COLLECTED MATERIAL section start

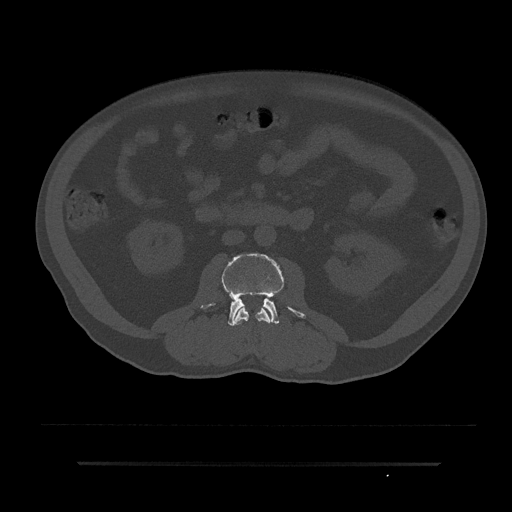
CT including the spine, one axial slice. Slice 30 of 797 in the series (ordered by position). Reconstruction kernel Br40s/3. 120 kVp. Bone window (W 1800 / L 400 HU). 512 × 512 image matrix, field of view 464 × 464 mm. Male patient, age 59 years. From the clinical record (not read from this slice): primary cancer: bile ducts.
Outlined on this slice (semi-automatically segmented with operator editing):
- L2 vertebra: bounding box (x1, y1, x2, y2) in pixels: (233, 305, 272, 325)
- L3 vertebra: (202, 254, 305, 326)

COLLECTED MATERIAL section end

• TASK DESCRIPTION: Please print all the data above word for word. Pictures should not appear in the copy.

• EXERCISE OUTPUT:
CT including the spine, one axial slice. Slice 30 of 797 in the series (ordered by position). Reconstruction kernel Br40s/3. 120 kVp. Bone window (W 1800 / L 400 HU). 512 × 512 image matrix, field of view 464 × 464 mm. Male patient, age 59 years. From the clinical record (not read from this slice): primary cancer: bile ducts.
Outlined on this slice (semi-automatically segmented with operator editing):
- L2 vertebra: bounding box (x1, y1, x2, y2) in pixels: (233, 305, 272, 325)
- L3 vertebra: (202, 254, 305, 326)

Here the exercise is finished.